## Job
Find each line in the records below that contains the word "Logged" and copy those lines out in full.

=-=-=-=-=

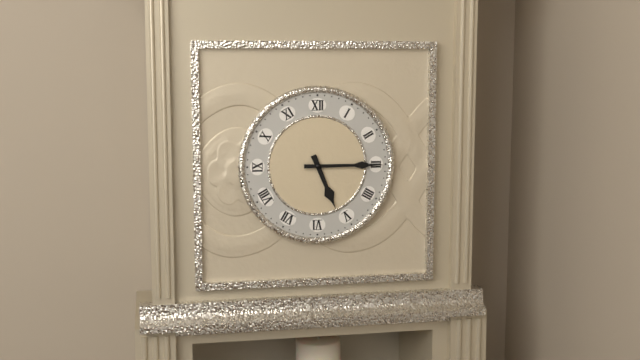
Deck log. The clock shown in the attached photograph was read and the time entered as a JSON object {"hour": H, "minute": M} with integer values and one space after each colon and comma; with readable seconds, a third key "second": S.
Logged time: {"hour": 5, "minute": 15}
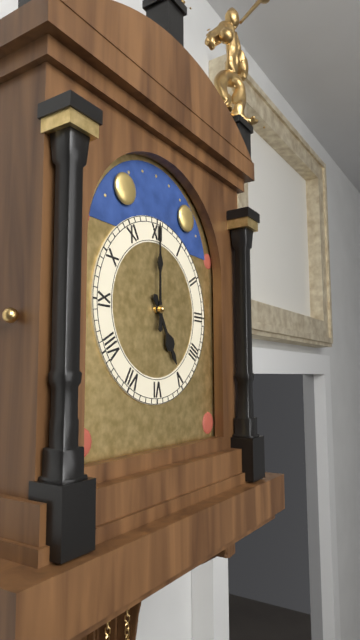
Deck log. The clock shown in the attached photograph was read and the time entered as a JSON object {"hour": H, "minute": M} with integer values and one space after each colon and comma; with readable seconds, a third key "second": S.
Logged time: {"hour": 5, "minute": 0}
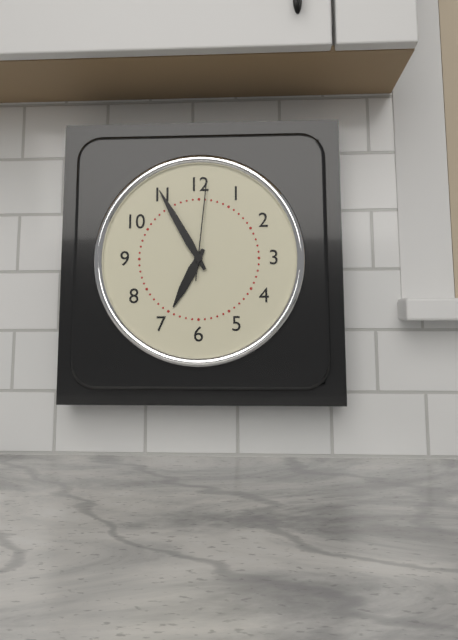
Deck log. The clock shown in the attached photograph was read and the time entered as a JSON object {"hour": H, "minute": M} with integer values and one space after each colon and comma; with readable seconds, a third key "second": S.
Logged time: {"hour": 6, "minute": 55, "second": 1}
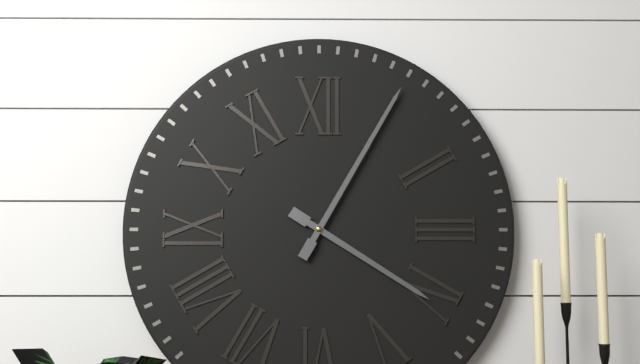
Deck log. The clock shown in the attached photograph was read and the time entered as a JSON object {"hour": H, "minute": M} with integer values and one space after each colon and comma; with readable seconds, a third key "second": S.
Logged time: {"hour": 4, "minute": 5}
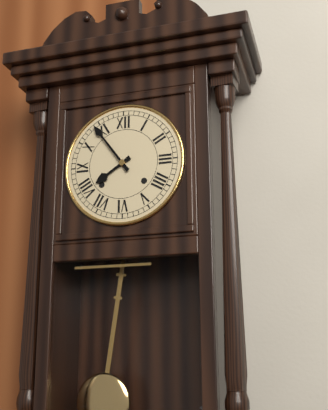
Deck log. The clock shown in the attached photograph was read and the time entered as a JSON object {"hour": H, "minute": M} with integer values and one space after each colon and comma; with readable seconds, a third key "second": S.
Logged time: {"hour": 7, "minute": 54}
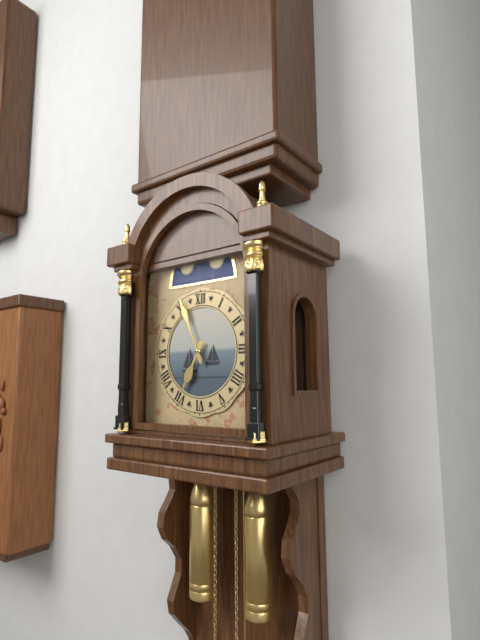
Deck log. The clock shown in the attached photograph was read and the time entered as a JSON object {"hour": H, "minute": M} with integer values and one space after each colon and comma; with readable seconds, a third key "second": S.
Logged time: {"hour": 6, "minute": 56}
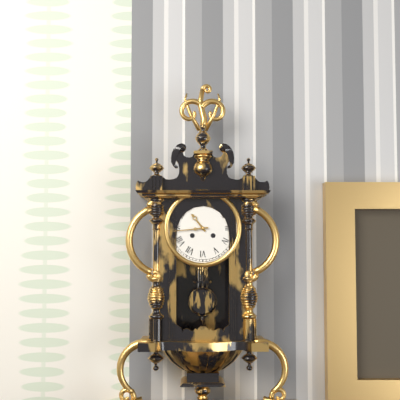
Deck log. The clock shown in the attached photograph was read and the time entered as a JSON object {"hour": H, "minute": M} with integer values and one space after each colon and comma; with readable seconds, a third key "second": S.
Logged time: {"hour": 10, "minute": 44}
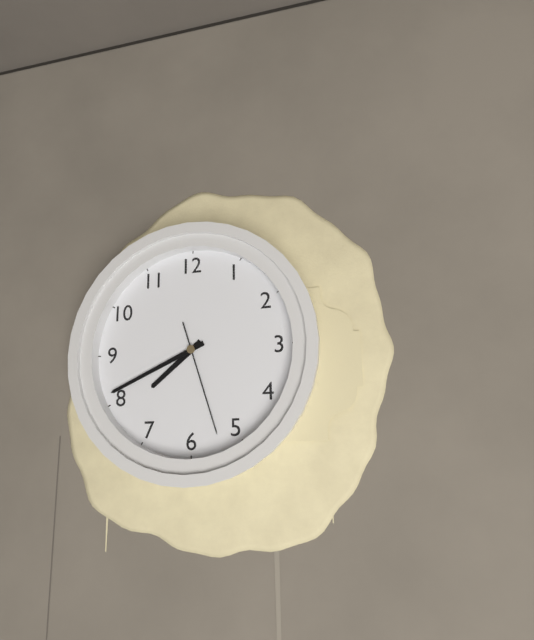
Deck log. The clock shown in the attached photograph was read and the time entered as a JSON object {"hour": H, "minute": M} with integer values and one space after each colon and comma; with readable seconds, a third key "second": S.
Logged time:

=-=-=-=-=

## Answer for the task
Logged time: {"hour": 5, "minute": 15}
Logged time: {"hour": 5, "minute": 0}
Logged time: {"hour": 6, "minute": 55, "second": 1}
Logged time: {"hour": 4, "minute": 5}
Logged time: {"hour": 7, "minute": 54}
Logged time: {"hour": 6, "minute": 56}
Logged time: {"hour": 10, "minute": 44}
Logged time:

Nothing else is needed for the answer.